Conversely, if placed in the overall new regulations on driving training and testing, this is a necessary adjustment step to bring the driving test and license issuance closer to the reality of traffic, where each driver must understand the law better, know how to handle situations better and be more conscious.
For many years, the simulation test was expected to help learners identify risks on the road. But the reality of implementation shows that there are still many inadequacies. Many learners reflect that handling situations on the computer is sometimes different from the developments in real life. There are situations where, in reality, drivers can proactively reduce speed, brake early or avoid from afar to ensure safety, but when taking the test, they must press the correct "standard time" according to the answer. This makes some learners switch from thinking about understanding situations to practicing reflexes according to tricks, or rigidly, mechanically when applied to reality.
If you only learn to cope with the exam, it is very difficult for the driver to have enough bravery to handle when a real situation occurs.
Removing the simulation exam does not mean lowering the test standards. Instead, the number of questions increases, and there are more real-life situations. In particular, the exam questions are built in the direction that learners cannot "learn tricks, take trick tests".
For a long time, a part of people learning to drive only cared about how to pass the exam as quickly as possible. Tips for answering questions, tips for remembering traffic signs, and tips for choosing answers have sometimes turned learning traffic laws into memorizing to cope.
The encouraging thing is that the upcoming changes put a higher focus on training quality. Driving training institutions will have to help students understand the nature of the law, practice observation skills, predict risks, handle situations and form a safe driving culture.

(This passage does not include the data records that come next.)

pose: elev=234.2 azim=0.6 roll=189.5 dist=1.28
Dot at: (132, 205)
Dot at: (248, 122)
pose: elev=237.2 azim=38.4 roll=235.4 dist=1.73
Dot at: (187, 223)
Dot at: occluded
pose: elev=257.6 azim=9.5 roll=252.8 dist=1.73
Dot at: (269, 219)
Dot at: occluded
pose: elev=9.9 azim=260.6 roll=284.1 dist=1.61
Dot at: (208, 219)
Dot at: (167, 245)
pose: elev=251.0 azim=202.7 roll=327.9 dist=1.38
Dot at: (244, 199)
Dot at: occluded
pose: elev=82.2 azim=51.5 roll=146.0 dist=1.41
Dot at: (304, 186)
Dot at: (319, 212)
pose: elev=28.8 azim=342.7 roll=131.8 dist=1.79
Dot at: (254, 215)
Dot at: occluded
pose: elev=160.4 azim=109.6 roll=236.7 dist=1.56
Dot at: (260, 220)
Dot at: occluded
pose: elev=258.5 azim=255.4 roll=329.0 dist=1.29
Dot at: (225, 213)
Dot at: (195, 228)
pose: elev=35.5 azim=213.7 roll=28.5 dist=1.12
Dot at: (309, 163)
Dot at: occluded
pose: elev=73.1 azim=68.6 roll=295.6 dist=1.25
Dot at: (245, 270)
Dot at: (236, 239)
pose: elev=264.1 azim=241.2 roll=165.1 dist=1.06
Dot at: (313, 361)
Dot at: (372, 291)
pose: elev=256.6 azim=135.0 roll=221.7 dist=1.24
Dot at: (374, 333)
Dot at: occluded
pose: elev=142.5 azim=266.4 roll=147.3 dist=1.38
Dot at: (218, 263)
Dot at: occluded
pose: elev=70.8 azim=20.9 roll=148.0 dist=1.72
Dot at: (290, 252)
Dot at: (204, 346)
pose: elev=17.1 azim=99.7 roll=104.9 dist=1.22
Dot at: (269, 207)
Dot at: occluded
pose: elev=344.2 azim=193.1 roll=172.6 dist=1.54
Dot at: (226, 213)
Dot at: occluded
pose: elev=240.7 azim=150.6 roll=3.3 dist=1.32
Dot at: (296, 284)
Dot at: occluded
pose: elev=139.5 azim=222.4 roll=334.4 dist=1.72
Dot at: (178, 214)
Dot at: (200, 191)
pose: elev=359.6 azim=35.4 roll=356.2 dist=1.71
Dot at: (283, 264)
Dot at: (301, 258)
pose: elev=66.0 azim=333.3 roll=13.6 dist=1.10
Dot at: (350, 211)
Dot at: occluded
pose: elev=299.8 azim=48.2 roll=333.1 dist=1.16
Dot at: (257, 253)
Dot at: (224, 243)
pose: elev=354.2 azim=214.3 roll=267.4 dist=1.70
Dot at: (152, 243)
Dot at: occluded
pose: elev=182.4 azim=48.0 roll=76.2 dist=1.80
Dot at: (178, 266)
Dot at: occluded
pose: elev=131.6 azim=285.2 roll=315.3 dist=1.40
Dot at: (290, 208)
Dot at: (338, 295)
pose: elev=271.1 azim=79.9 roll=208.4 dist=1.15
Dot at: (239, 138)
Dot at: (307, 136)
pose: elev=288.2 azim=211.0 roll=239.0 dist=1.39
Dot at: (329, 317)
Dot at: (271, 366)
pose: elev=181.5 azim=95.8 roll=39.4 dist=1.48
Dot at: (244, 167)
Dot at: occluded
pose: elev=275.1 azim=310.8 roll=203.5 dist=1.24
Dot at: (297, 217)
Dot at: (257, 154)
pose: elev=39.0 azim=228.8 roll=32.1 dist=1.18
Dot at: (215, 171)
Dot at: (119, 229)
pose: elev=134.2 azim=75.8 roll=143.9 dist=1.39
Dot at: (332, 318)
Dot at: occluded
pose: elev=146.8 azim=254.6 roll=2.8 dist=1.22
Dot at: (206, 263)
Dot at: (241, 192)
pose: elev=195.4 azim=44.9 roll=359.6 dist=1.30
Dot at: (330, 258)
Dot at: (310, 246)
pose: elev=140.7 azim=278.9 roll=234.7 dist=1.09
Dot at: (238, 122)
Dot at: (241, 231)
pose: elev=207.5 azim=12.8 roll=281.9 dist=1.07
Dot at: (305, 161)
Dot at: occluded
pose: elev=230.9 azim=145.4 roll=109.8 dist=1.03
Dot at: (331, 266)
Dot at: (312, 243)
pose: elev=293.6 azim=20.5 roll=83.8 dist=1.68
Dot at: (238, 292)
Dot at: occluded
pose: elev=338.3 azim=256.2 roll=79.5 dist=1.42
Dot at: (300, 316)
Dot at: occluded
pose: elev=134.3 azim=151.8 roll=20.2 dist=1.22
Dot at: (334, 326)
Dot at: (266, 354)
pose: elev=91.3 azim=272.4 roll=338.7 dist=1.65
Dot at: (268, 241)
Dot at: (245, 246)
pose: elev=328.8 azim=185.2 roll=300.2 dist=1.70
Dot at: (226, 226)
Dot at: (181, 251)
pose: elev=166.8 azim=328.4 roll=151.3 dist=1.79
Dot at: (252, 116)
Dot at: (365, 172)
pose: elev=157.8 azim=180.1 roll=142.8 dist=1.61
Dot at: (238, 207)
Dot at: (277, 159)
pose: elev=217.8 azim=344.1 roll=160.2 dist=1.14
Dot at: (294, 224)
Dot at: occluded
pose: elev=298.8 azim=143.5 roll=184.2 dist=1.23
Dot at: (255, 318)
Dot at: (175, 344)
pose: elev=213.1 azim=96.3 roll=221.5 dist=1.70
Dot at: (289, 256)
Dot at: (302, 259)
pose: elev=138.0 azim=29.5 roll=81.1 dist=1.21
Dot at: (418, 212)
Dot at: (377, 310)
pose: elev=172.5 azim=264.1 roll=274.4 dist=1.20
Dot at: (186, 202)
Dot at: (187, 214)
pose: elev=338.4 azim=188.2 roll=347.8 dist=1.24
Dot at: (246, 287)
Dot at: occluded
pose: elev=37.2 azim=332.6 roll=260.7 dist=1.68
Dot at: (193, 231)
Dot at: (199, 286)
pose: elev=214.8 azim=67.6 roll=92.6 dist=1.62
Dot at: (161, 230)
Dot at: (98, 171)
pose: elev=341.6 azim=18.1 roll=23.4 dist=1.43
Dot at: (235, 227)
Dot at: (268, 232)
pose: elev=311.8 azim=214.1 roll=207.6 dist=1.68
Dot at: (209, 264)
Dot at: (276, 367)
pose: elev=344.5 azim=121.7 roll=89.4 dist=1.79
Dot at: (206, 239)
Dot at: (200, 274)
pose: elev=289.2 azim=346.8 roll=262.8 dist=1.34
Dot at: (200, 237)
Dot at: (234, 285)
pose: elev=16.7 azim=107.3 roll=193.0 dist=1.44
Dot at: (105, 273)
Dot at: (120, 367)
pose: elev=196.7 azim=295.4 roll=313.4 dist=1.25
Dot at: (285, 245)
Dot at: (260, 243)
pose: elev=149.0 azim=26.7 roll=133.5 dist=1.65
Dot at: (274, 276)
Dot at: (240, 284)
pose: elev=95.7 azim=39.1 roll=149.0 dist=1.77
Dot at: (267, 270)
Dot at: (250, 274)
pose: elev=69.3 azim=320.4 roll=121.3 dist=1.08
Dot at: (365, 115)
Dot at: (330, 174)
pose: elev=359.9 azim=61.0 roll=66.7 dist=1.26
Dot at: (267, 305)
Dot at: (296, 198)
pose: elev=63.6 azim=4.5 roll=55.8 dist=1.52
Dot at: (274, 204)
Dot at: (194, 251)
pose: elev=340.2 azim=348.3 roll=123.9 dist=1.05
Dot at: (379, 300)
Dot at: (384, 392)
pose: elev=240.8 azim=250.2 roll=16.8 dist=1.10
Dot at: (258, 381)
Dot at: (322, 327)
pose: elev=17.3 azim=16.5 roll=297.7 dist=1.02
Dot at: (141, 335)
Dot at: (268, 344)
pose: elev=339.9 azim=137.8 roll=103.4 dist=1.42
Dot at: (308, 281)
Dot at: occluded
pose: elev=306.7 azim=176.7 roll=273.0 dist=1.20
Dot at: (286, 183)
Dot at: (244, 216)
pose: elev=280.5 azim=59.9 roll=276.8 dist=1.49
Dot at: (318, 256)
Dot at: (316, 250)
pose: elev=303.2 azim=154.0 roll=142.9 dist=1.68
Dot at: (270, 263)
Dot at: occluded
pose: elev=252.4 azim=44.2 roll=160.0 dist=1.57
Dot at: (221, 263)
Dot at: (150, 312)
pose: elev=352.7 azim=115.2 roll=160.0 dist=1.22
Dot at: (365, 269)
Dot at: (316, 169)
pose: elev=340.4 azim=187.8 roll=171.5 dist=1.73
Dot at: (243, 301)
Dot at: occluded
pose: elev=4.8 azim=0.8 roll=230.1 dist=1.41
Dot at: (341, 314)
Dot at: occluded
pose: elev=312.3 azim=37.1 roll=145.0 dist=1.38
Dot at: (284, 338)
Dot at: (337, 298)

Learners also have to change their thinking: learning and taking driving tests is not just to "have a driver's license", but importantly to equip themselves with sufficient capacity to participate in traffic in a civilized and responsible manner.
Removing the simulation test, increasing theoretical requirements, opposing "teaching tricks, testing tricks" and bringing practical tests close to the real road is the right direction. A driver's license is only meaningful when the issued person understands the law, respects the law and knows how to behave safely in complex situations on the road. This is both a technical requirement and a requirement of social responsibility for each driver in the current increasingly complex traffic context.